▸ Tasks and exercises
[a] Translate the statement "A fight occurred between two groups outside a bar" from the case digest into Spanish.
[b] In the case digest, rewrite the passage starting at "Criminal Law - Topic 5420" and ending at "Topic 4377 ].", replacing "accomplices" with "co-conspirators".

▸ Selected text
Criminal Law - Topic 5420

Evidence and witnesses - Witnesses - Out of court statements (incl. videotaped statements) - [See Evidence 4688 and both Evidence - Topic 4752 ].

Criminal Law - Topic 5510

Evidence and witnesses - Evidence of accomplices, co-defendants, informants, etc. - Warning to jury of danger of reliance on - [See first Criminal Law - Topic 4377 ].

Criminal Law - Topic 5515

Evidence and witnesses - Evidence of accomplices, co-defendants, informants, etc. - What constitutes corroboration - The accused appealed his conviction for second degree murder - A fight occurred between two groups outside a bar - The victim (Prebtani) was beaten with a baseball bat - The trial judge gave a Vetrovec warning in relation to the witnesses Smith, Kidd, Verschaeve and his son Drew - He told them that they needed to find some confirmatory evidence tending to persuade them that they were telling the truth, before they could rely on their evidence - He illustrated for the jurors the type of evidence that they might find to be corroborative: the injuries suffered by Prebtani could confirm the evidence of both Verschaeve and Smith as to how Prebtani met his death at the hands of the accused wielding the baseball bat; Smith's broken ankle could confirm the evidence of both he and Verschaeve that the accused was responsible for Prebtani's death; and finding the baseball bat in a garden could support the evidence of both another witness and Smith because they testified that the accused threw it away as they were proceeding down the road after the incident - The accused submitted that none of these examples qualified as potentially confirmatory evidence - They were simply background elements of the case - The Ontario Court of Appeal rejected the submission - See paragraphs 79 to 92.

▸ Input data
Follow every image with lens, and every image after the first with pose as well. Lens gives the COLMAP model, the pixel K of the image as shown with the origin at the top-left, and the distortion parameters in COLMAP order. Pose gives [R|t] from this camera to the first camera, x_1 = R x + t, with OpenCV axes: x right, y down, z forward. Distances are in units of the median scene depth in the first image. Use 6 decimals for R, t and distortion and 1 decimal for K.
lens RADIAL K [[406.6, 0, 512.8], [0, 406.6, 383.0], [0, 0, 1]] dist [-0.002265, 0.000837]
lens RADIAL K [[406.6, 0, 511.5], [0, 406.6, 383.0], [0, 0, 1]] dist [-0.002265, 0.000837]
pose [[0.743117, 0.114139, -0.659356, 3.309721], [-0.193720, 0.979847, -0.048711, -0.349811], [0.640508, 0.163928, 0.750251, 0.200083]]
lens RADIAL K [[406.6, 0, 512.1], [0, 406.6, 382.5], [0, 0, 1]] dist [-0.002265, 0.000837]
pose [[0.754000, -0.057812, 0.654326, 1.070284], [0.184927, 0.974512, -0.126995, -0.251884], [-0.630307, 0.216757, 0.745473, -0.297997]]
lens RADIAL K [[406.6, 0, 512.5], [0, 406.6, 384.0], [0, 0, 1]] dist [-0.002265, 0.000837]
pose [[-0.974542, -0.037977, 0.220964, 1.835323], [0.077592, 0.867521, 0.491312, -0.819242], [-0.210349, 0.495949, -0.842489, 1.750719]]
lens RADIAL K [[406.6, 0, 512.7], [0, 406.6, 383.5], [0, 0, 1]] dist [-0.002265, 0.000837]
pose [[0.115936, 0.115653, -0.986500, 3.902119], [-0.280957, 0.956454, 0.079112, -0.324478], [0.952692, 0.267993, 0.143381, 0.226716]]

==

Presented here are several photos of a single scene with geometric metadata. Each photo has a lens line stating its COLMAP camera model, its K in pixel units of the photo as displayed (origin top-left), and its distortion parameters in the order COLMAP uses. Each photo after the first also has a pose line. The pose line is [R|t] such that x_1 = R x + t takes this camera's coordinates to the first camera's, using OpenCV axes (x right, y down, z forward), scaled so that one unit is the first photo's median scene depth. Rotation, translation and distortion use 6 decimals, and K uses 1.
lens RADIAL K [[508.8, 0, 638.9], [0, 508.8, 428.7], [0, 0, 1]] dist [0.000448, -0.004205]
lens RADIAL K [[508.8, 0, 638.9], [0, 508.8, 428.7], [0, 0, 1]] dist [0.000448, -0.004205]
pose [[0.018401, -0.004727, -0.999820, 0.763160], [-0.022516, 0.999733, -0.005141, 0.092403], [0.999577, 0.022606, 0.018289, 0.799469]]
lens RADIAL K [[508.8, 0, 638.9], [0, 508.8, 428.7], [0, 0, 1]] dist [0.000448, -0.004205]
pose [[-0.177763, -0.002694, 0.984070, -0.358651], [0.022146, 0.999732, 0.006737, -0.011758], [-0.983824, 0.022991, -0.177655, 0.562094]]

* * *

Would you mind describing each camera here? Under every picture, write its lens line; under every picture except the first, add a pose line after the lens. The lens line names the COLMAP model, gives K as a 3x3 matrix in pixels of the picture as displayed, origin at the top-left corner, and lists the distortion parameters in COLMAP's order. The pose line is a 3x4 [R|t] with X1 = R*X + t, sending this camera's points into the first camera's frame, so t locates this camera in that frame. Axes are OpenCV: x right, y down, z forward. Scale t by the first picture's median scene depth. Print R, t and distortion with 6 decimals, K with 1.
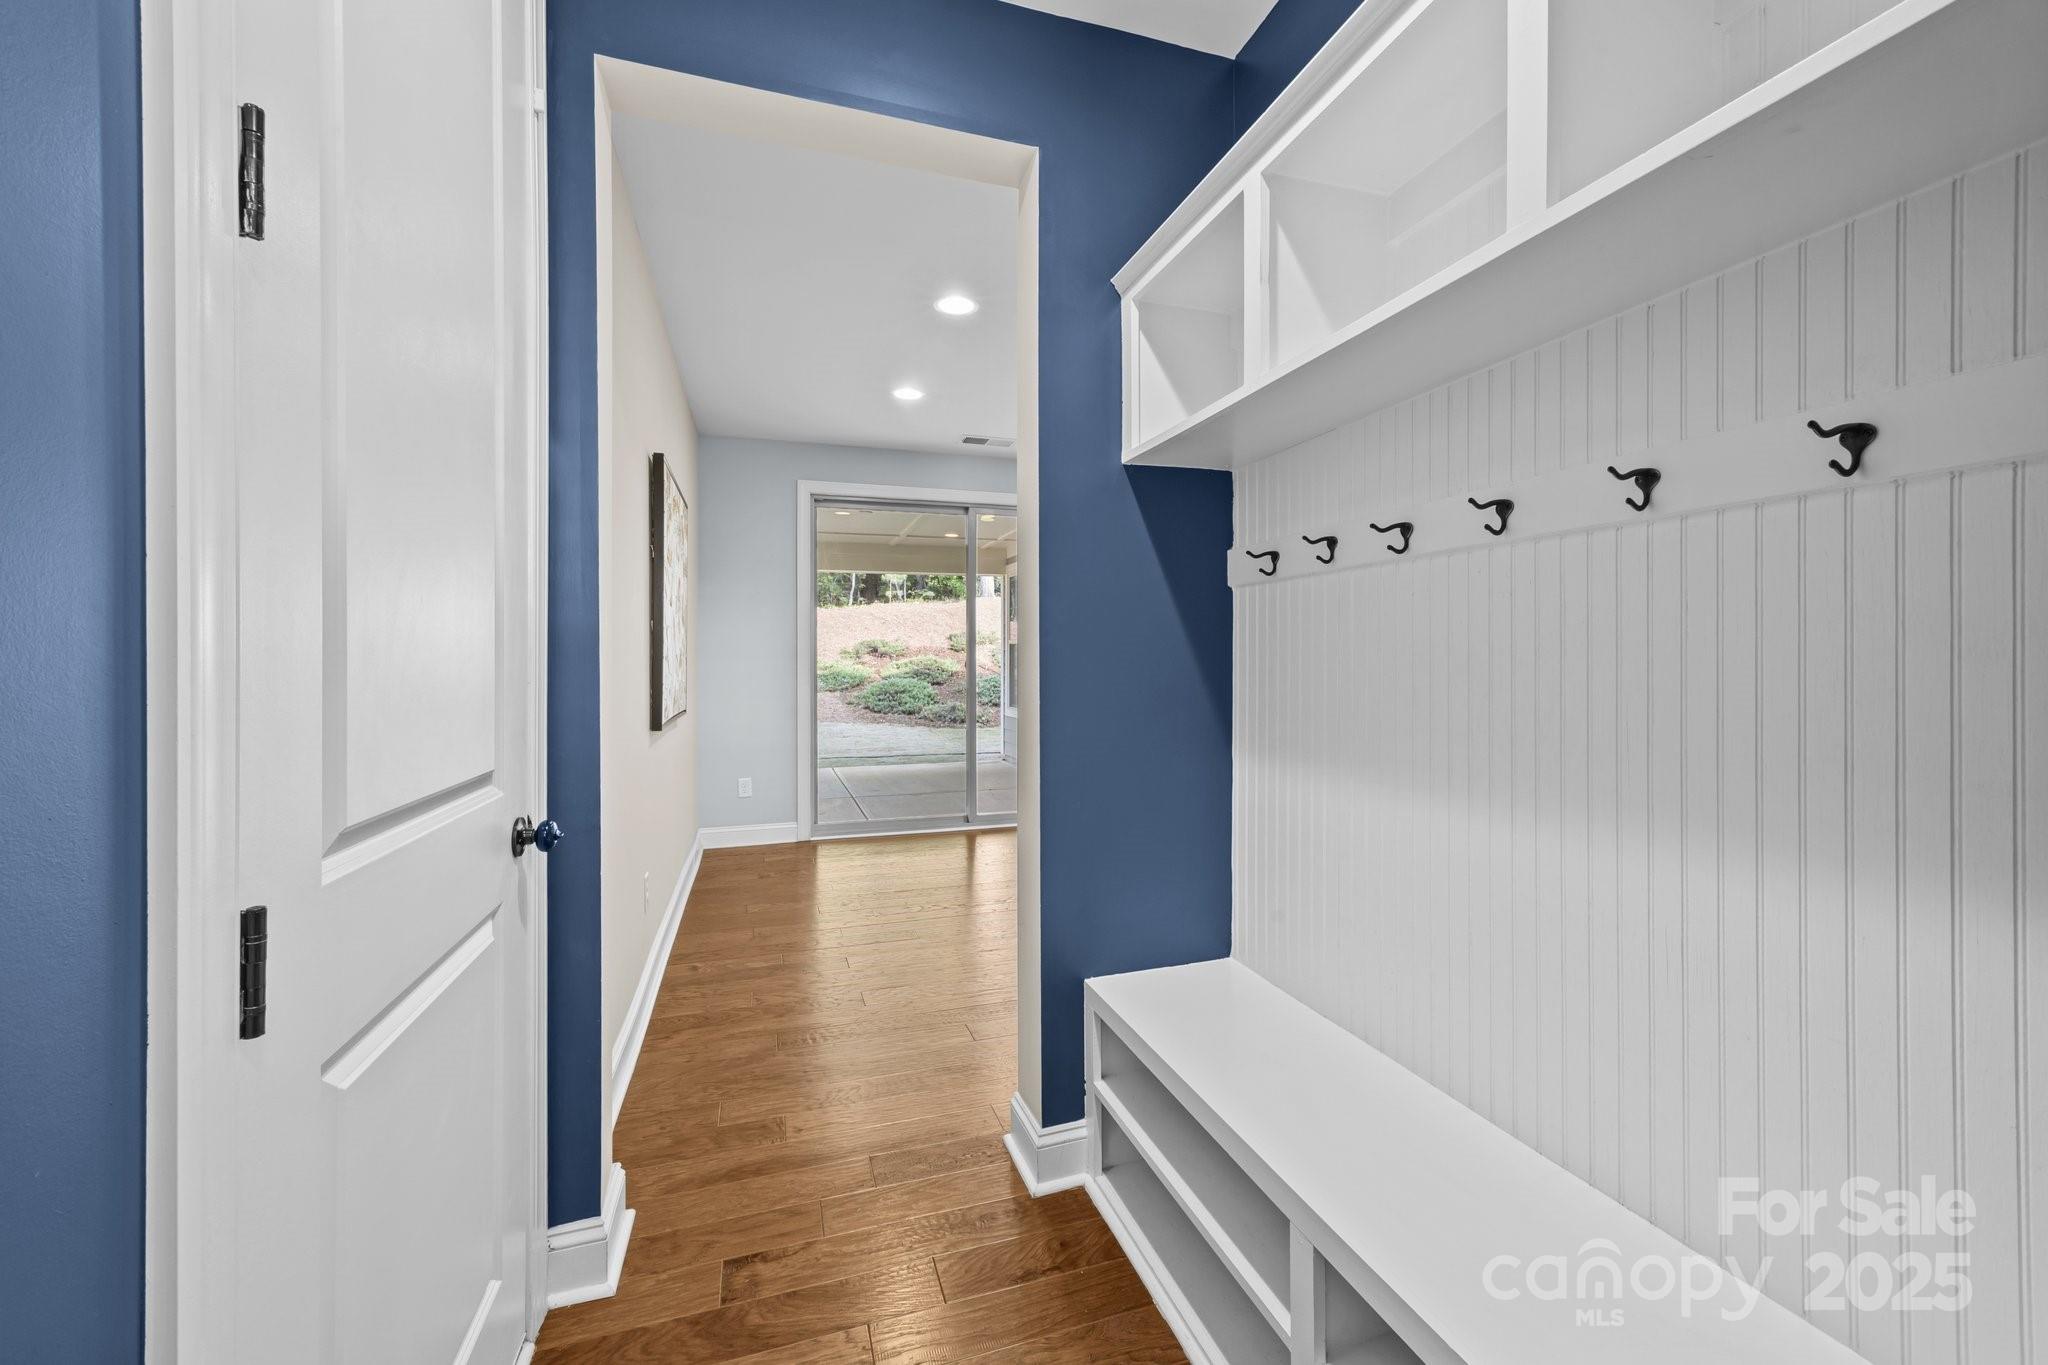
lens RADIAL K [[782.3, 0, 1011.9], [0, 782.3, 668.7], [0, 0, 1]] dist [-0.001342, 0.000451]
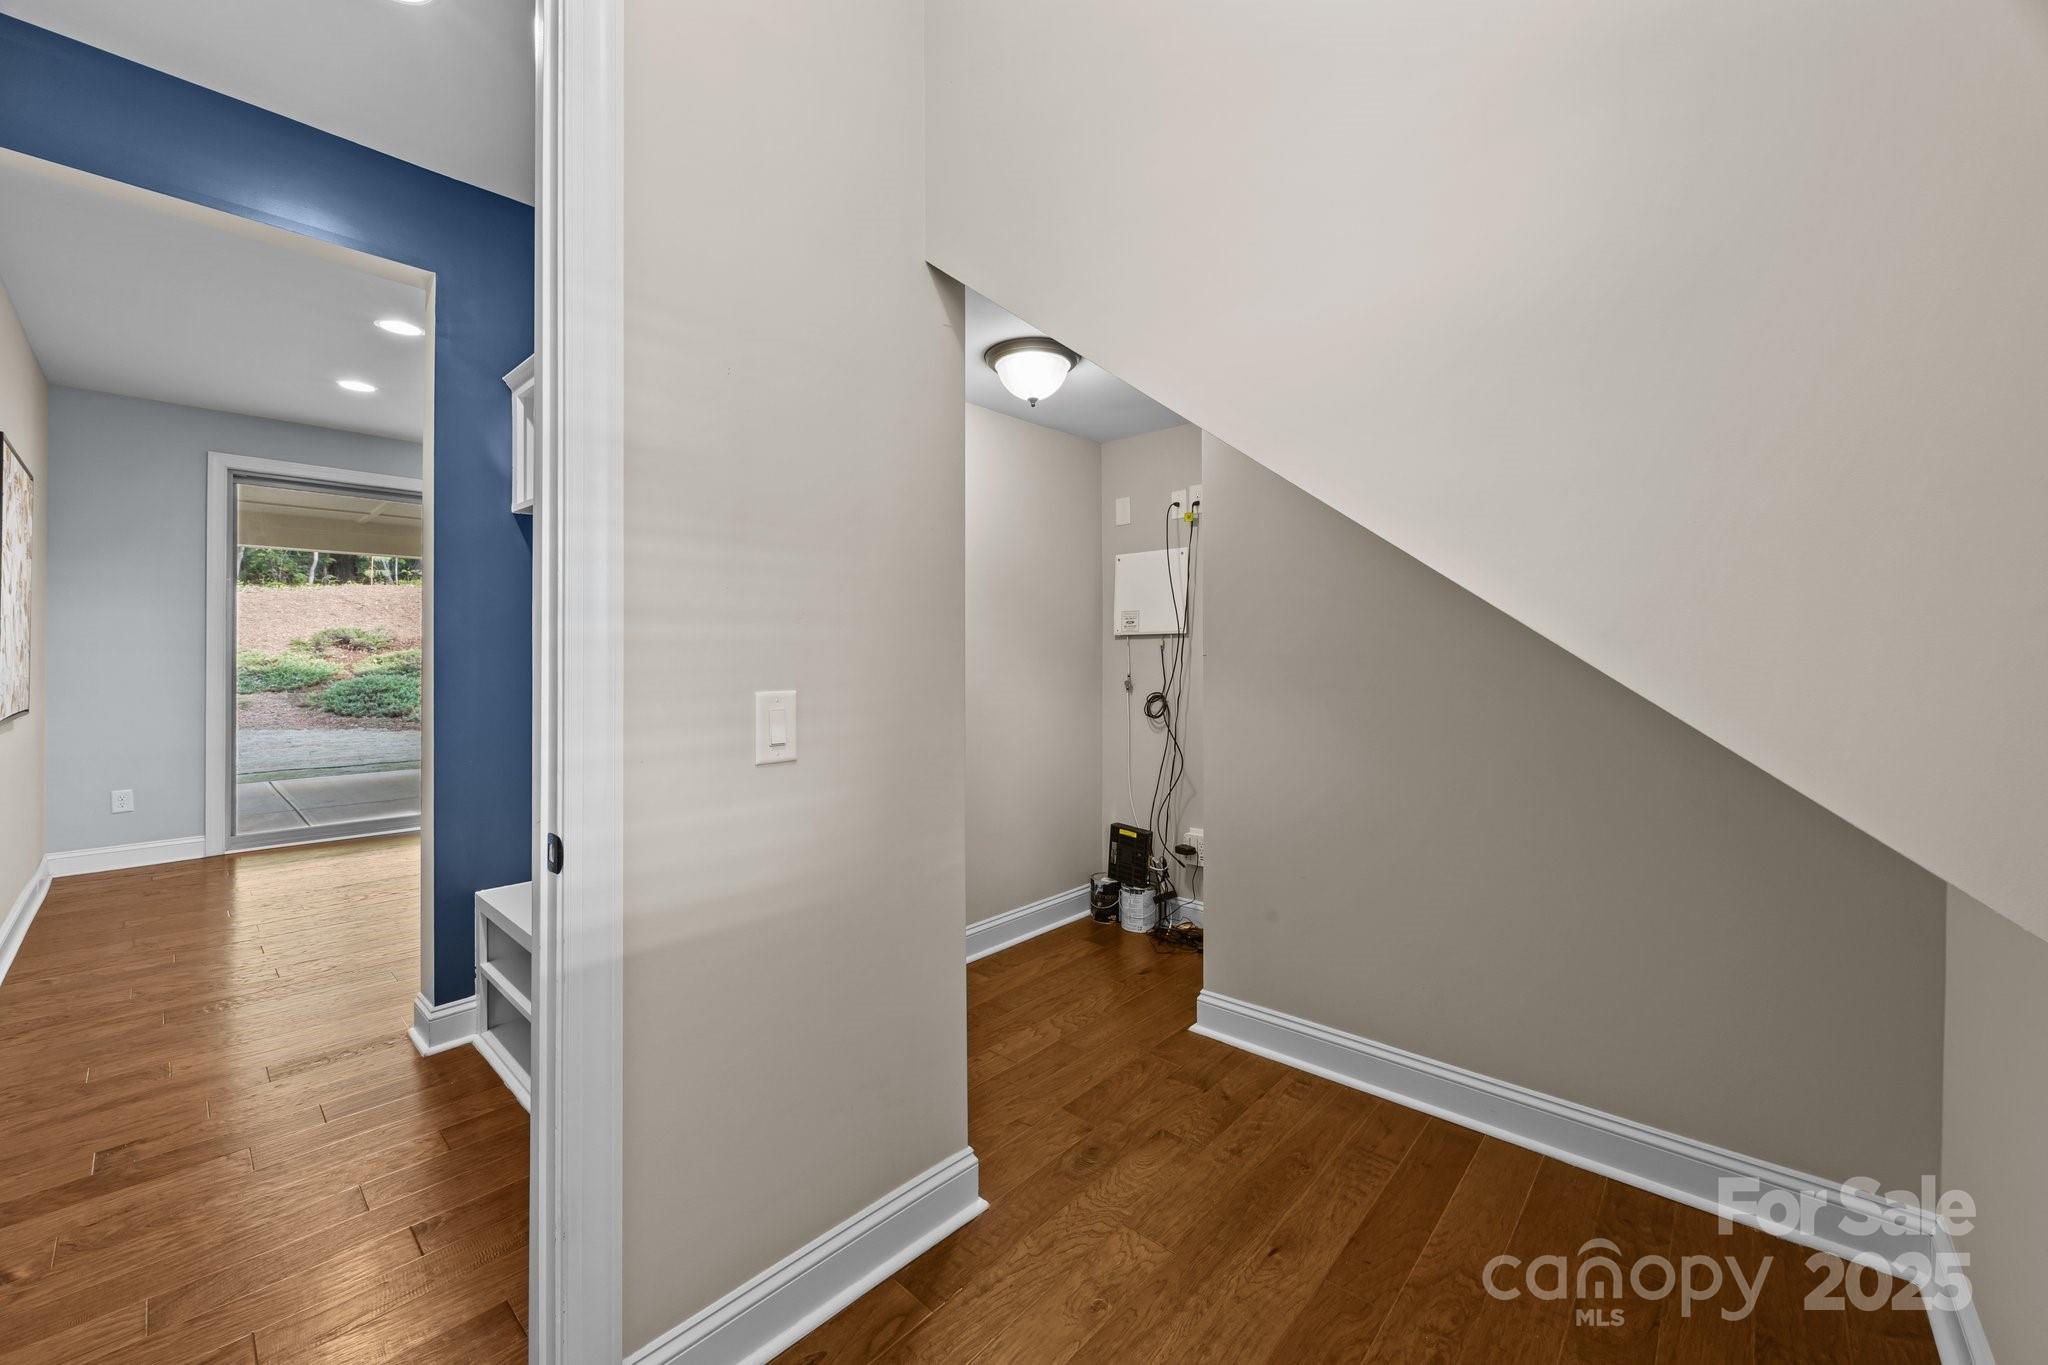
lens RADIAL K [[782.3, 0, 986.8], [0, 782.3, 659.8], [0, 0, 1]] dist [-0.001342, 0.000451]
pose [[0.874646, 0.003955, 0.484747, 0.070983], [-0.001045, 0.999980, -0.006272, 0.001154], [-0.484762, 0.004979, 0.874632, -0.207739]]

▸ Expected results
[a] Se produjo una pelea entre dos grupos frente a un bar.

[b]
Criminal Law - Topic 5420

Evidence and witnesses - Witnesses - Out of court statements (incl. videotaped statements) - [See Evidence 4688 and both Evidence - Topic 4752 ].

Criminal Law - Topic 5510

Evidence and witnesses - Evidence of co-conspirators, co-defendants, informants, etc. - Warning to jury of danger of reliance on - [See first Criminal Law - Topic 4377 ].